Repeat word for word the part of the text on French and British colonial rule in Africa from "Like British, the" to "to colonial despotism.".

Excerpt provided.
========================================================================

Like British, the French ruled as far as possible through chiefs in rather different ways. Unlike the British, they eliminated traditional rulers who had more than purely local authority and who had resisted their penetration and replaced them by more pliant men. They abolished kingship as soon as the collaborators began to assert independent views. They opposed African kingship because kings were seen as obstacles to colonial despotism.
At canton or village level they used traditional political system , as it was considered less a threat than the kingship. But they used local authorities in such a way as to undermine their traditional authority with people. They were forced to become agents of colonialism and turned them against people. Local chiefs were used to collect taxes, control forced labour, ensure compulsory cultivation and recruit soldiers. They became colonial servants. Unlike British African chiefs, the French African chiefs could not try criminal cases or present grievances. They were poorly paid thus indulged in extortion and were forced to become tyrants as delay in depositing taxes or carrying out colonial orders led to their arrests, imprisonment and flogging. People therefore ceased to give their allegiance to traditional political rulers and turned instead to spiritual leaders in the community.
The British generally built their administration on indigenous institutions, through they were not always successful and were more responsive to local situations than the French. A study of British colonial administration reveals not only the strengths and weaknesses of indirect rule, but also the marked differences between the French and the British use of traditional African authorities. The French were more logical and consistent than the empirical and pragmatic British, but they were less successful in keeping their colonial subjects under control. There were more frequent armed rebellions in French colonies (French West Africa in particular) against the hated the hated indigenat and military recruitment. There were more frequent protest migrations from French to British colonies (from French to British West Africa) to escape the harsher French rule. The French reduced traditional slavery but introduced a new form of slavery (forced labour) on a massive scale, Forced labour was commonly used by French administrators. General Gallieni created villages de liberté in 1887, where free slaves were settled but they were made to work for the French administration and army. Forced labour was then extended from villages of liberty to all villages in French Africa.

========================================================================

Extracted material.
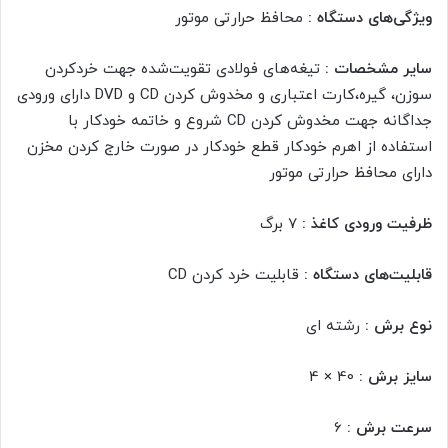
ویژگی‌های دستگاه :
محافظ حرارتی موتور
سایر مشخصات :
تیغه‌های فولادی تقویت‌شده جهت خردکردن
سوزن، گیره،کارت اعتباری و مخدوش کردن CD و DVD دارای ورودی
جداگانه جهت مخدوش کردن CD شروع و خاتمه خودکار با
استفاده از اهرم خودکار قطع خودکار در صورت خارج کردن مخزن
دارای محافظ حرارتی موتور
ظرفیت ورودی کاغذ :
7 برگ
قابلیت‌های دستگاه :
قابلیت خرد کردن CD
نوع برش :
رشته ای
سایز برش :
40 × 4
سرعت برش :
6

========================================================================

Exercise output.
Like British, the French ruled as far as possible through chiefs in rather different ways. Unlike the British, they eliminated traditional rulers who had more than purely local authority and who had resisted their penetration and replaced them by more pliant men. They abolished kingship as soon as the collaborators began to assert independent views. They opposed African kingship because kings were seen as obstacles to colonial despotism.